At Avo & Co., the avocado is not a topping; it is the premise. The name promises one ingredient, and the kitchen makes good on it — avocado anchors all six toasties, rides in every poke bowl, and turns up through the salads and the green smoothie bowl, less a garnish than the through-line the short menu is built around. On Queen Street in Niagara-on-the-Lake's Old Town, the focus does plain work: it hands a town built on wine, pub plates, and pastry a genuinely lighter lunch, a few minutes from most of it.
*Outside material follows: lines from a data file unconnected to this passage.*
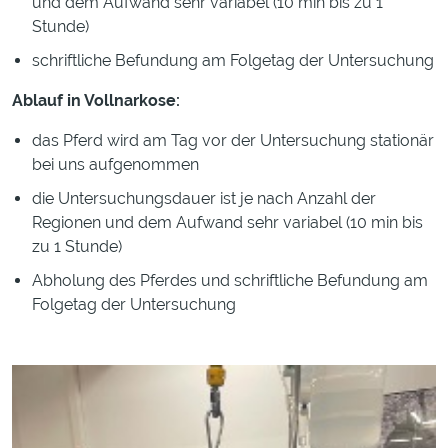
und dem Aufwand sehr variabel (10 min bis zu 1
Stunde)
schriftliche Befundung am Folgetag der Untersuchung
Ablauf in Vollnarkose:
das Pferd wird am Tag vor der Untersuchung stationär
bei uns aufgenommen
die Untersuchungsdauer ist je nach Anzahl der
Regionen und dem Aufwand sehr variabel (10 min bis
zu 1 Stunde)
Abholung des Pferdes und schriftliche Befundung am
Folgetag der Untersuchung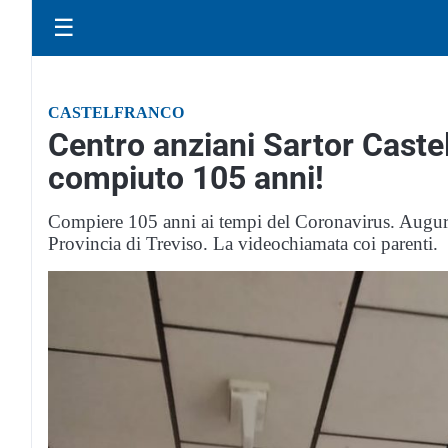
☰
CASTELFRANCO
Centro anziani Sartor Cast
compiuto 105 anni!
Compiere 105 anni ai tempi del Coronavirus. Auguri
Provincia di Treviso. La videochiamata coi parenti.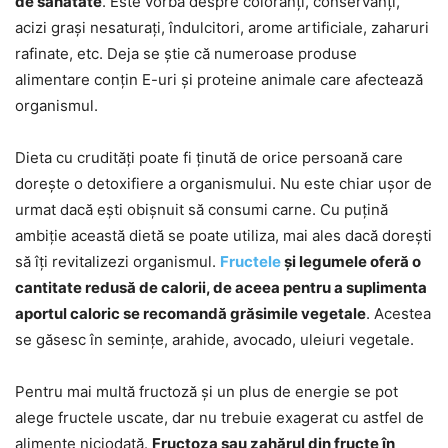
de sănătate
. Este vorba despre coloranți, conservanți,
acizi grași nesaturați, îndulcitori, arome artificiale, zaharuri
rafinate, etc. Deja se știe că numeroase produse
alimentare conțin E-uri și proteine animale care afectează
organismul.
Dieta cu crudități poate fi ținută de orice persoană care
dorește o detoxifiere a organismului. Nu este chiar ușor de
urmat dacă ești obișnuit să consumi carne. Cu puțină
ambiție această dietă se poate utiliza, mai ales dacă dorești
să îți revitalizezi organismul.
Fructele
și legumele oferă o
cantitate redusă de calorii, de aceea pentru a suplimenta
aportul caloric se recomandă grăsimile vegetale
. Acestea
se găsesc în semințe, arahide, avocado, uleiuri vegetale.
Pentru mai multă fructoză și un plus de energie se pot
alege fructele uscate, dar nu trebuie exagerat cu astfel de
alimente niciodată.
Fructoza sau zahărul din fructe în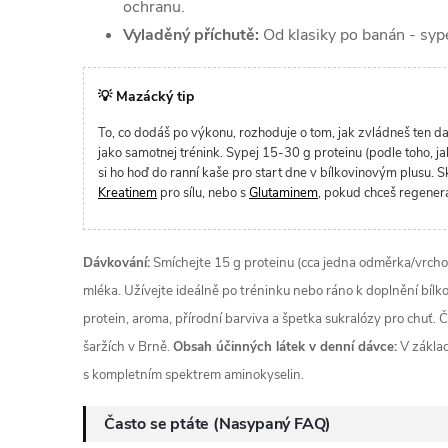
ochranu.
Vyladěný příchutě:
Od klasiky po banán - sypeš
💡 Mazácký tip
To, co dodáš po výkonu, rozhoduje o tom, jak zvládneš ten da
jako samotnej trénink. Sypej 15-30 g proteinu (podle toho, ja
si ho hoď do ranní kaše pro start dne v bílkovinovým plusu. S
Kreatinem
pro sílu, nebo s
Glutaminem
, pokud chceš regene
Dávkování:
Smíchejte 15 g proteinu (cca jedna odměrka/vrcho
mléka. Užívejte ideálně po tréninku nebo ráno k doplnění bílk
protein, aroma, přírodní barviva a špetka sukralózy pro chuť.
šaržích v Brně.
Obsah účinných látek v denní dávce:
V základ
s kompletním spektrem aminokyselin.
Často se ptáte (Nasypaný FAQ)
The toasties are where the focus gets specific. Past the plain Avo Toasty — avocado, micro greens, salt and pepper, nine dollars — the format picks up smoked salmon with capers, pickled onion and dill; prosciutto with fresh mozzarella and arugula; sautéed mushroom with hummus; and brie with roasted peppers, honey and chili flakes. The poke bowls run on the same logic, each a fixed build of rice, mango, edamame, cucumber, seaweed salad and avocado under a chosen protein — soy ahi tuna, sriracha-mayo salmon or shrimp, teriyaki chicken, or teriyaki tofu for the table that wants the bowl without the fish. The salads lean on quinoa, kale, or cabbage rather than lettuce, the smoothie bowls arrive colour-coded green, pink, purple and yellow, and the drinks are anchored by a matcha latte and orange juice squeezed to order. Light, but not a single leaf of it generic.
The narrowness is the point. Everything is made to order, which is why the bowls and toasties read as assembled rather than cooked — the craft sits in the sourcing and the combinations more than the stove. It also keeps the pricing legible in a postcode where that is rare: toasties in the mid-teens, salads at sixteen, the loaded poke bowls topping out at twenty-one. On a stretch of Old Town where lunch can run well past that before anyone orders a glass of wine, this is the lighter midday meal that still eats like a full one.
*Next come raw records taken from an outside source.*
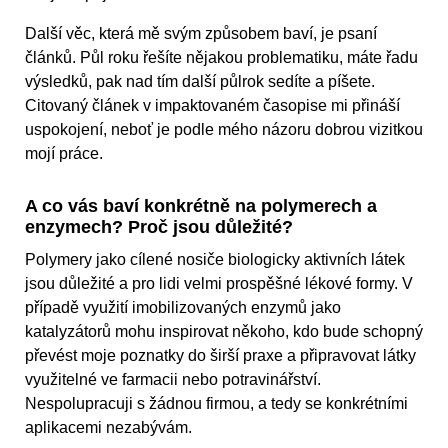
Další věc, která mě svým způsobem baví, je psaní
článků. Půl roku řešíte nějakou problematiku, máte řadu
výsledků, pak nad tím další půlrok sedíte a píšete.
Citovaný článek v impaktovaném časopise mi přináší
uspokojení, neboť je podle mého názoru dobrou vizitkou
mojí práce.
A co vás baví konkrétně na polymerech a
enzymech? Proč jsou důležité?
Polymery jako cílené nosiče biologicky aktivních látek
jsou důležité a pro lidi velmi prospěšné lékové formy. V
případě využití imobilizovaných enzymů jako
katalyzátorů mohu inspirovat někoho, kdo bude schopný
převést moje poznatky do širší praxe a připravovat látky
využitelné ve farmacii nebo potravinářství.
Nespolupracuji s žádnou firmou, a tedy se konkrétními
aplikacemi nezabývám.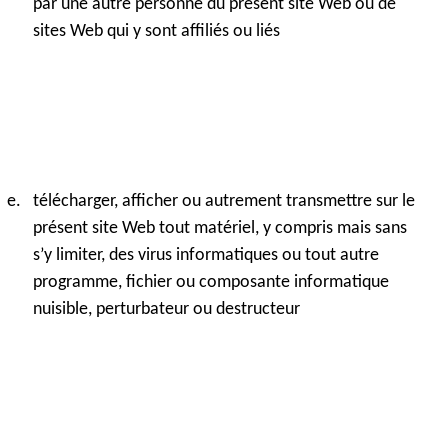
par une autre personne du présent site Web ou de
sites Web qui y sont affiliés ou liés
télécharger, afficher ou autrement transmettre sur le
présent site Web tout matériel, y compris mais sans
s’y limiter, des virus informatiques ou tout autre
programme, fichier ou composante informatique
nuisible, perturbateur ou destructeur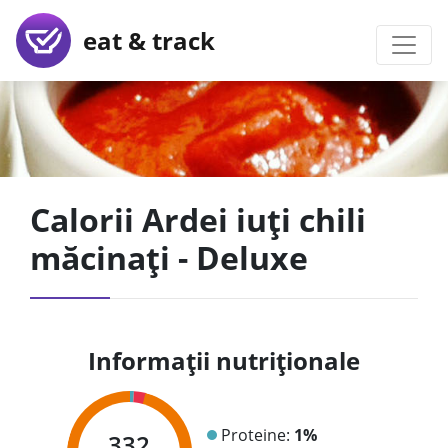
eat & track
Calorii Ardei iuți chili
măcinați - Deluxe
Informații nutriționale
Proteine:
1%
332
It is open daytime only, and built for it. Early on it reads as light brunch without claiming the title — a smoothie bowl, an orange juice pressed to order, a matcha latte, a salmon toasty with enough salt and fat to hold a morning. By lunch it becomes the practical pick for a mixed table: toasties, salads, and poke bowls priced and portioned to mix and match without anyone settling. A colour-coded smoothie bowl and a plain Avo Toasty cover the in-between visit, the snack that isn't quite a meal. And because most of it packs down cleanly, it doubles as the order for a day spent mostly on foot, between tastings and shopfronts.
Avo & Co. is the work of three partners — Craig Dykstra, Von Fernandez, and Nissa Fernandez — who opened it on Queen Street in 2024 and divided the running of it cleanly: Nissa in the kitchen, Craig on operations, Von on marketing and the social feeds. According to local reporting, the shop was barely eleven weeks old when it appeared at that summer's Peach Festival, already working the town's signature fruit into its lighter register. The idea has since travelled. The same trio went on to open Whisk by Avo & Co., a matcha-focused café, carrying the health-forward premise to a second address.
None of it asks much of a visitor. A salmon poke bowl or a salmon toasty at the counter, a matcha or an orange juice pressed to order, and lunch is done in the time it takes to read a tasting menu two doors down. That is the niche Avo & Co. has claimed on Queen Street: not the destination dinner or the winery flight, but the bright, fast, avocado-forward middle of the day — the meal Old Town didn't quite have until it showed up.